TEXT:

“Is it possible for one of our students to come to school on Monday morning and not speak for the entire week? Could they actually travel through all their classes and never speak?” 
This powerful and thought provoking statement emerged during an Instructional Rounds session and it is a great example of the types of thinking and analysis of teaching and learning that is achieved through the Instructional Rounds process. Instructional Rounds (or Rounds) is a system of lesson observations and analysis aimed at developing resolutions to problems of practice. Similar to the Japanese system of Lesson Study, Rounds are a disciplined way for educators to work together to improve instruction.
Over the past two years my school has engaged in a program of Instructional Rounds, ultimately aiming to improve student outcomes and improve teacher practice. In its true form, Rounds is not about providing feedback directly to teachers, it is a whole school reform tool used by administrators to develop professional learning and school change initiatives.
But of course, in education, change can be challenging and even implementing a program of lesson observations in a school needs to be a well-drafted and highly strategic operation. Below, I will look at the aspects I think we did well and the things I would do differently.
The way we established Rounds at the school was to first create a positive professional learning culture. We already had a coaching/mentoring system in place and Rounds was introduced as a supplement to this program. We started off small with plans to increase intensity as the program developed. I think this strategy definitely worked well and I wouldn’t recommend initiating Rounds in it’s full form. Abbreviating the process provides staff with part of the process to become familiar with and gives you an idea about what elements of the model are most important for your setting. One this abbreviated version has been established, the full model can then be pursued.

Stored data entries

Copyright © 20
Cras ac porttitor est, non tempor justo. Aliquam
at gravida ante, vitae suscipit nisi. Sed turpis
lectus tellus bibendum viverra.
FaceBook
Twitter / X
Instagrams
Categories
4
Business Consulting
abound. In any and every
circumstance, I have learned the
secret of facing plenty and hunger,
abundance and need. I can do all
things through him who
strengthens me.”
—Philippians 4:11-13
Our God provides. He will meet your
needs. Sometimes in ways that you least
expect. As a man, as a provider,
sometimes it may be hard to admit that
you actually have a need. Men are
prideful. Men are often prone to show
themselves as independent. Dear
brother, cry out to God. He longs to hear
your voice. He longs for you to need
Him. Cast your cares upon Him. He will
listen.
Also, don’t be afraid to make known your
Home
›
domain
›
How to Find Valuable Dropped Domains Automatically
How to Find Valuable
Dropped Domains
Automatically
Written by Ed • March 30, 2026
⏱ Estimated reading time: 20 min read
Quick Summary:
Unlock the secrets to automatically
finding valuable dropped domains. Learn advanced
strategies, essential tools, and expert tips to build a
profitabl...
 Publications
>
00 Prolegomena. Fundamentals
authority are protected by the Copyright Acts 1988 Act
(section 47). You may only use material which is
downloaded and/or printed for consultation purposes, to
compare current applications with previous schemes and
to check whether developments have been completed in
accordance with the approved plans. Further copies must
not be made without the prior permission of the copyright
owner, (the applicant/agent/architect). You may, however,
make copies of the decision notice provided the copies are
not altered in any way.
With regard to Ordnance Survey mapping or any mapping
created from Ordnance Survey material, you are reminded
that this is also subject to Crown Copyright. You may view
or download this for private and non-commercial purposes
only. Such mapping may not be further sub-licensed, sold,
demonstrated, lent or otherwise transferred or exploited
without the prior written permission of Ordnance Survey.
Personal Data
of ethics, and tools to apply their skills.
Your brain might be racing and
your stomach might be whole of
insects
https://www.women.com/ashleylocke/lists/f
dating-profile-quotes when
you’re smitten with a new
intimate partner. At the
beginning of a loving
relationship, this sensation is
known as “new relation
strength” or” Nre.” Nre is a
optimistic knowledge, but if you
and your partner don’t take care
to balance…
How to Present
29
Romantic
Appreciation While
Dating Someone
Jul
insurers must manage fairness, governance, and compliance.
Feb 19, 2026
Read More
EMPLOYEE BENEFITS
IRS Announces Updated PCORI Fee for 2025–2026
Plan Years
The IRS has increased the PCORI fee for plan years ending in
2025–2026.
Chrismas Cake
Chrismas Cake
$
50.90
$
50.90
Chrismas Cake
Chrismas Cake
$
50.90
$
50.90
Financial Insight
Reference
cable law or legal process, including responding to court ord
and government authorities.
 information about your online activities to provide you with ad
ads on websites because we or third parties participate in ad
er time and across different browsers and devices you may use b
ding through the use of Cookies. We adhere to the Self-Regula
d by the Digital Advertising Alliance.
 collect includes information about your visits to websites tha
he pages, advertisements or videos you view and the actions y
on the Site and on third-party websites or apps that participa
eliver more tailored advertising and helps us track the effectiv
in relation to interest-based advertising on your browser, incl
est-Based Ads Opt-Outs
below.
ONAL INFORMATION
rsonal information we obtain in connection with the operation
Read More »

TASK 1: Please repeat the passage from the Instructional Rounds text starting with "This powerful and" and going on through "to improve instruction.".
TASK 2: In the Instructional Rounds text, what system are Rounds said to be similar to?

YOUR RESPONSE 1:
This powerful and thought provoking statement emerged during an Instructional Rounds session and it is a great example of the types of thinking and analysis of teaching and learning that is achieved through the Instructional Rounds process. Instructional Rounds (or Rounds) is a system of lesson observations and analysis aimed at developing resolutions to problems of practice. Similar to the Japanese system of Lesson Study, Rounds are a disciplined way for educators to work together to improve instruction.

YOUR RESPONSE 2: The Japanese system of Lesson Study.